Supply elasticities with respect to parameters of transport cost function. At the average level of output (about 261 thousand tons) these elasticities are respectively \(-0.014\), \(-0.106\), and 0.001. Shaded areas indicate 95% CIs (possibly too small to see)

5 Conclusion

In this paper we have constructed a model to estimate changes in food processing supply that accounts for spatial procurement costs. Processing plants are conceived to be located in an agricultural landscape in which the surrounding agricultural land produces a primary agricultural product for the processing sector by farmers who are spatially located around each processing plant. Higher processing costs result in lower farm prices for the input, which shrinks the distances for deliveries to the processing plant; and we characterize how the change in spatial procurement alters the marginal cost of food processing.
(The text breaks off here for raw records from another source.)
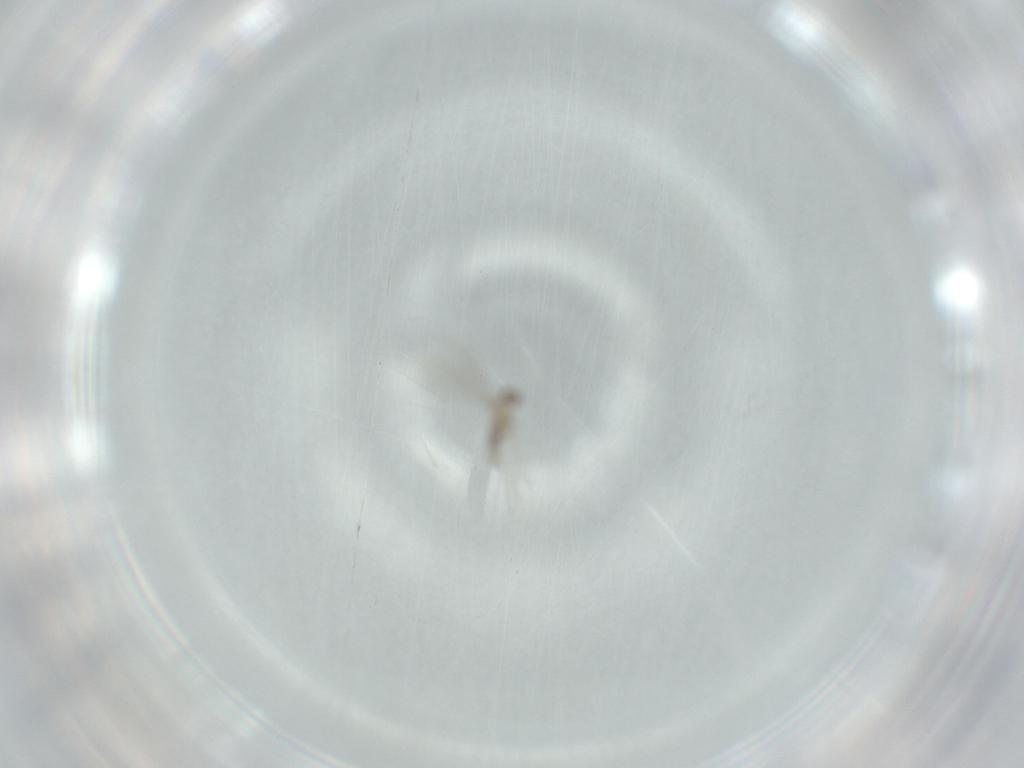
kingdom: Animalia
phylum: Arthropoda
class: Insecta
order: Diptera
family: Cecidomyiidae
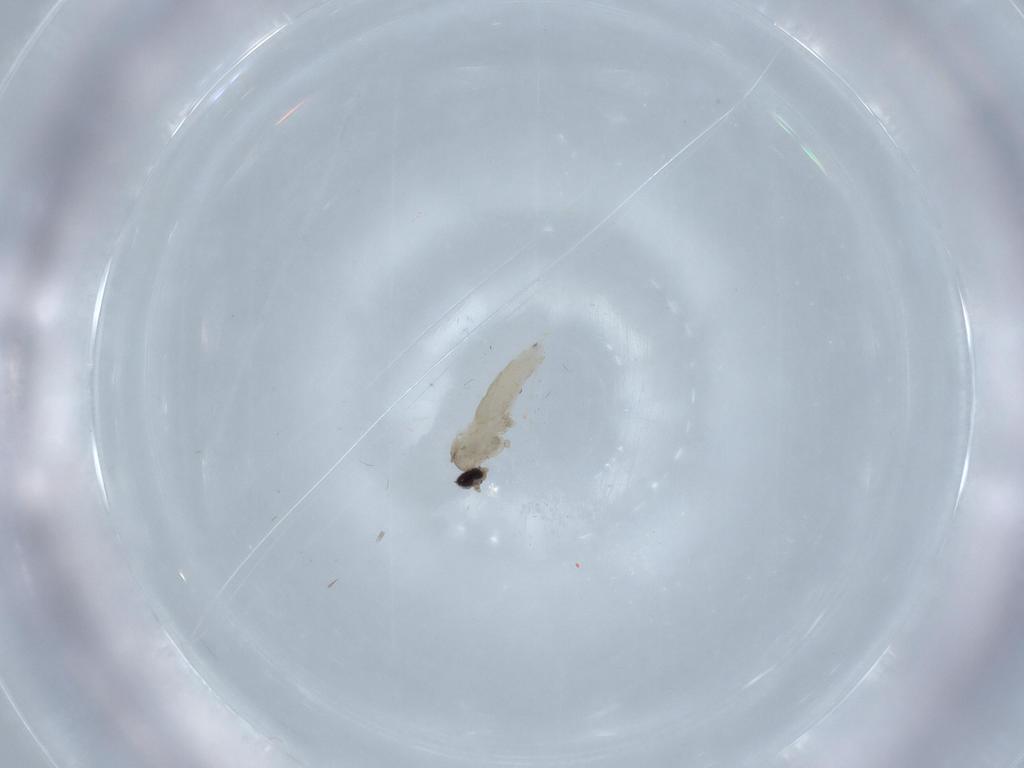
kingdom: Animalia
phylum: Arthropoda
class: Insecta
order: Diptera
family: Cecidomyiidae
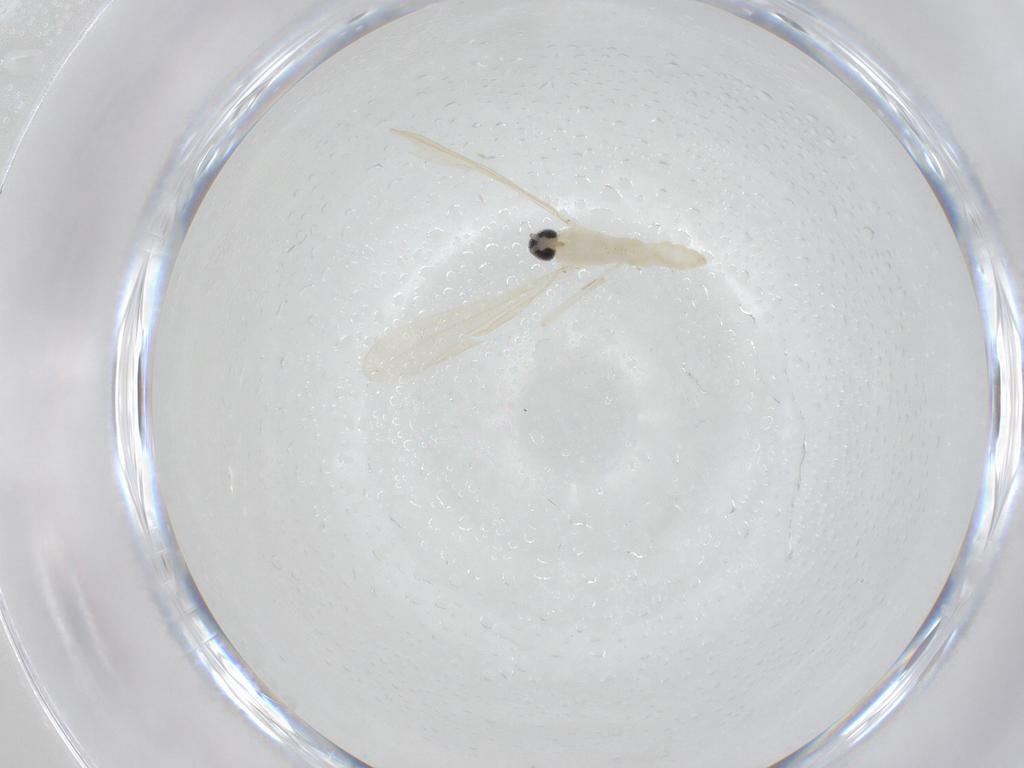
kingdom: Animalia
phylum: Arthropoda
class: Insecta
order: Diptera
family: Cecidomyiidae
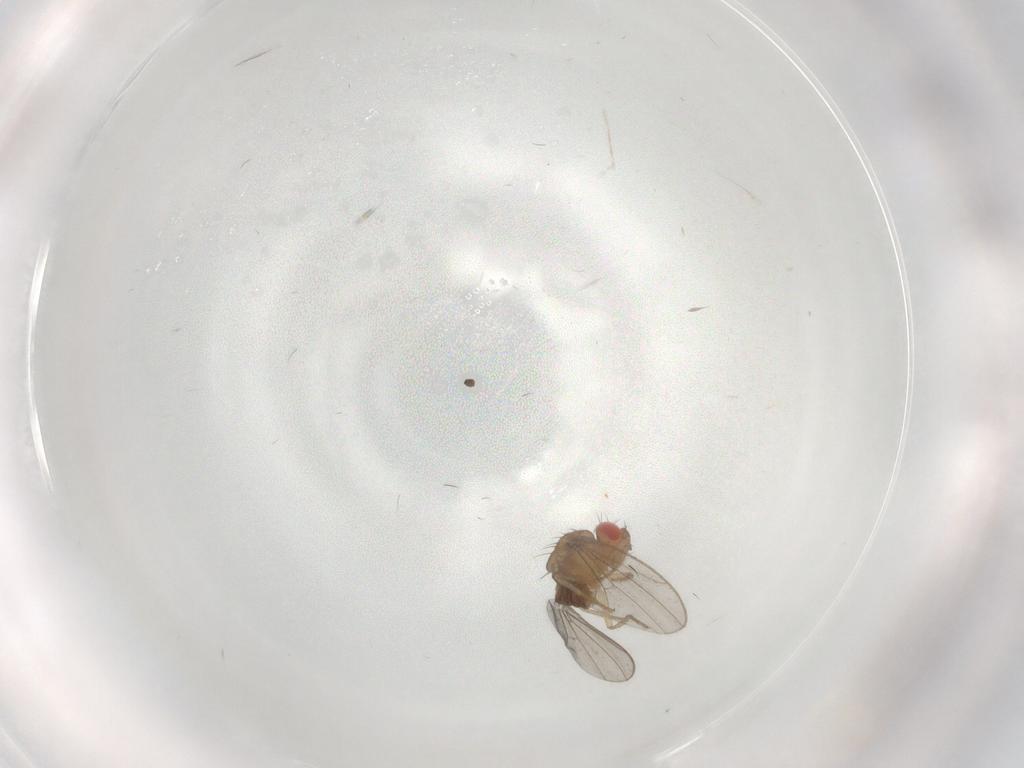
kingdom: Animalia
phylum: Arthropoda
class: Insecta
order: Diptera
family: Drosophilidae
Using detailed production and procurement data from three processing tomato firms in California, we estimate the long-run price elasticity of tomato paste supply to be 0.97. We also derive elasticities with respect to the various transportation cost parameters that represent changes in fixed (loading) cost, linear cost, and quadratic cost components.

We find that the spatial distribution of primary agricultural products affects the price elasticity of processed food supply—with greater nearby density of the input and greater plant capacity making processed food product supply more elastic. Higher transportation costs for the primary agricultural product also alter the supply elasticity of processed foods, with the portion of transportation costs which is linear in distance reducing the elasticity of processed food supply. In particular, changes in unit transportation costs over distance, for instance due to changes in diesel fuel prices, have the largest impact on the supply elasticity of processed foods.

Our results demonstrate the important role of the transportation sector in determining the output and price effects of a food processing sector that relies on the spatial procurement of farm products as a material input for production. Further research is needed to identify how shocks in the transportation sector affect the price of manufactured food products in vertical food markets that have the potential for imperfectly competitive price adjustment.